▶ [EXTRACT]
═══

Plenary Talks

Prof. Toshiyuki NAKAGAKI

Professor Nakagaki was awarded the 2008 Ig Nobel Prize for discovering that slime molds can solve puzzles. (Winners of the Ig Nobel Prize)

[Affiliation]
Research Institute for Electronic Science, Hokkaido University, Sapporo, Japan

[Title]
Smart behaviors of a living cell based on nonlinear dynamics

[Abstract]
We will present that ability of information processing in an amoeboid organism is higher than we had thought. The model organism is the plasmodium of Physarum polycephalum (true slime mold), which is a large aggregate of protoplasm with a large number of nuclei. The organism found the optimal path when it obtained the multiple locations of food. A simple mathematical model for the path finding was proposed in terms of differential equations. As well as the path-finding ability, the organism was able to anticipate the next timing of periodic climate change after experienced some periodic changes of climate. We indicated that a simple dynamics was enough to reproduce the observed anticipatory behavior. We may learn a new method for information processing from the studies of amoeba.

Dr. Ferdinand PEPER

[Affiliation]
Kobe Advanced ICT Research Center, National Institute of Information and Communications Technology (NiCT), Japan

[Title]
Exploiting Noise in Computation

[Abstract]
Noise and Fluctuations are usually considered obstacles in the operation of electronic and mechanical devices, and most strategies to deal with them are focussed on supression. This presentation gives a focussed overview of systems that employ different strategies, i.e., strategies that can exploit the properties of noise to improve the efficiency of operations. These strategies may be an important ingredient in the designs of computers with devices of nanometer-scale feature sizes.

═══

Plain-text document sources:
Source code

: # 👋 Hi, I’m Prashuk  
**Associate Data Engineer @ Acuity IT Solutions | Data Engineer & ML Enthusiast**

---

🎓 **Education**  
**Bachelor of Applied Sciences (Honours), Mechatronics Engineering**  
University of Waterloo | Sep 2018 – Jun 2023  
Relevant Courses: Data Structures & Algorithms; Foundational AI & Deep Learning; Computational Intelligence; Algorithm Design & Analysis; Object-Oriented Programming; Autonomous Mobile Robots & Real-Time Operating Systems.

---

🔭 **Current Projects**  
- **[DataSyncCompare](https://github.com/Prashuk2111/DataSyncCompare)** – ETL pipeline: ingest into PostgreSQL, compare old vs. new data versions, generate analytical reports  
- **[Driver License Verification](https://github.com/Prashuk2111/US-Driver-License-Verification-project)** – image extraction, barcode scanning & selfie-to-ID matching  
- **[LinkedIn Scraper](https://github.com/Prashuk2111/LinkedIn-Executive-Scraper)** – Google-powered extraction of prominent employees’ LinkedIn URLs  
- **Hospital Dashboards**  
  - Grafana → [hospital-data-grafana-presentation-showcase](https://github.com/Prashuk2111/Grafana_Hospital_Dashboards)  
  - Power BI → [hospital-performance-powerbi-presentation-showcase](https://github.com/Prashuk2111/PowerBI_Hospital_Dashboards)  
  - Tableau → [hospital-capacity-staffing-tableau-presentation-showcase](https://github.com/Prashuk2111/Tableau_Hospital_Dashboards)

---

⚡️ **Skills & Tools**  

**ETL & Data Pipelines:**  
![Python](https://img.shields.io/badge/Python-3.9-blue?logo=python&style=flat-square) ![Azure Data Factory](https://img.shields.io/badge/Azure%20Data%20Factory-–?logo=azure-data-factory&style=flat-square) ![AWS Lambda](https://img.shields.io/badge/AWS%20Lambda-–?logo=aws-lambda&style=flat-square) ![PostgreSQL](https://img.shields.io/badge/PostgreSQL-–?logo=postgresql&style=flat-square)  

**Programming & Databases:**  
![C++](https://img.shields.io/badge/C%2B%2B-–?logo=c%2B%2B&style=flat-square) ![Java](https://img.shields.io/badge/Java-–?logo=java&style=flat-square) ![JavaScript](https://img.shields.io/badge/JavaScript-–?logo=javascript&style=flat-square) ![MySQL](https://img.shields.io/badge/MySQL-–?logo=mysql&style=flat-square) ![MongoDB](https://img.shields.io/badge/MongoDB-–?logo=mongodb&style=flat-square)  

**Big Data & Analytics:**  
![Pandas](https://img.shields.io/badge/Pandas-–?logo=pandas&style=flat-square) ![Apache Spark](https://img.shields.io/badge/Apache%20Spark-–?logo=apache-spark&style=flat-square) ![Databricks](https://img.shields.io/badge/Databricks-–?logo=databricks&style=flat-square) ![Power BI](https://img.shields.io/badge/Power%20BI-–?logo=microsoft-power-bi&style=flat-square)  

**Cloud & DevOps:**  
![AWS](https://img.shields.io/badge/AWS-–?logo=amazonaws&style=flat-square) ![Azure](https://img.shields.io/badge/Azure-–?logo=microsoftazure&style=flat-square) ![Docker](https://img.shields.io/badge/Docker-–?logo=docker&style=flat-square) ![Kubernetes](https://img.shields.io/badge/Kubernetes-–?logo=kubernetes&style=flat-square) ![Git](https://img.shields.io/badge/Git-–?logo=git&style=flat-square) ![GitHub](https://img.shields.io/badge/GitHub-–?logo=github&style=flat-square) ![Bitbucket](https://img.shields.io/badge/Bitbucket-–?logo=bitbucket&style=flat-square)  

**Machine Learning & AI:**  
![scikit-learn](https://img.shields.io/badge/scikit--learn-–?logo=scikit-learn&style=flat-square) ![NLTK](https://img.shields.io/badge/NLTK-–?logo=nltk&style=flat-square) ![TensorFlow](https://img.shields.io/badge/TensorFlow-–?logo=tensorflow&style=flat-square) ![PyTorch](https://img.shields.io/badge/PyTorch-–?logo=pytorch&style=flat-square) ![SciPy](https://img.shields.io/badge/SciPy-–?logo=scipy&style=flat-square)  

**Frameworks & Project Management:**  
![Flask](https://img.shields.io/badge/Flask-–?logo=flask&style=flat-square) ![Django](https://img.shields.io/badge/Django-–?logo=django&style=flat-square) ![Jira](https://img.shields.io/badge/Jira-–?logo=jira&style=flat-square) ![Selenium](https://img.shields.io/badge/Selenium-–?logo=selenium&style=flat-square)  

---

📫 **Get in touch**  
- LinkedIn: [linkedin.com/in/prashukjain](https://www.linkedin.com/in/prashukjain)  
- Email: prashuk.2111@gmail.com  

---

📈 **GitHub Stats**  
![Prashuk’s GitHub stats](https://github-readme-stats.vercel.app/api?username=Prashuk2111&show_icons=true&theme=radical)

═══

▶ [PROBLEM 1]
In the plenary talks listing, what prize was Professor Nakagaki awarded in 2008?
▶ [PROBLEM 2]
Print the part of the plenary talks listing that opens with the words containing "Plenary Talks" and closes with "Ig Nobel Prize)".
▶ [PROBLEM 3]
Proceed with the plenary talks listing, continuing from where it stops.

▶ [TASK OUTPUT 1]
The Ig Nobel Prize.

▶ [TASK OUTPUT 2]
Plenary Talks

Prof. Toshiyuki NAKAGAKI

Professor Nakagaki was awarded the 2008 Ig Nobel Prize for discovering that slime molds can solve puzzles. (Winners of the Ig Nobel Prize)

▶ [TASK OUTPUT 3]
Dr. Andrzej CICHOCKI

[Affiliation]
Laboratory for Advanced Brain Signal Processing, BSI, RIKEN, Japan

[Title]
Tensor Factorizations and Decompositions for Modern Massive Data Sets and their Potential Applications

[Abstract]
Nonnegative and sparse multi-way array (tensor) factorizations and decompositions have emerged as new tools with a wide range of important potential applications, including bioinformatics, neuroinformatics, brain computer interface (BCI), text mining, image understanding, air pollution research, chemometrics, and spectral data analysis. Tensor factorizations and decompositions have many other applications, such as multi-way clustering, image classification, neural learning process, sound recognition, remote sensing, and object characterization. For example, we applied tensor decompositions for early diagnosis (detection) of Alzheimer Disease before any clinical symptom and also for Brain Computer Interface. We believe that a potential impact of the tensor decompositions on scientific advancements in biomedical signal processing and machine learning might be greater than Independent Component Analysis (ICA), or even the Singular Value Decomposition (SVD). In contrast to ICA or SVD/PCA approaches, sparse and nonnegative tensor decomposition techniques if successively implemented, may improve dramatically physical interpretation and 3D visualization of large-scale noisy data while maintaining the physical feasibility more closely. Multi-modality and high-dimensionality massive datasets are rapidly becoming more commonplace in many applications because they provide useful information that cannot be obtained from 2D data sets. Our goal is to explore novel techniques for modeling and analyzing massive, high-dimensional, and nonlinearly-structured scientific data sets. Analysis of such multidimensional data using traditional 2D processing is insufficient because of the interleaving and superimposed structures that often occlude the target regions of interest. Visual representation and understanding of such data is also an emerging area of research interest.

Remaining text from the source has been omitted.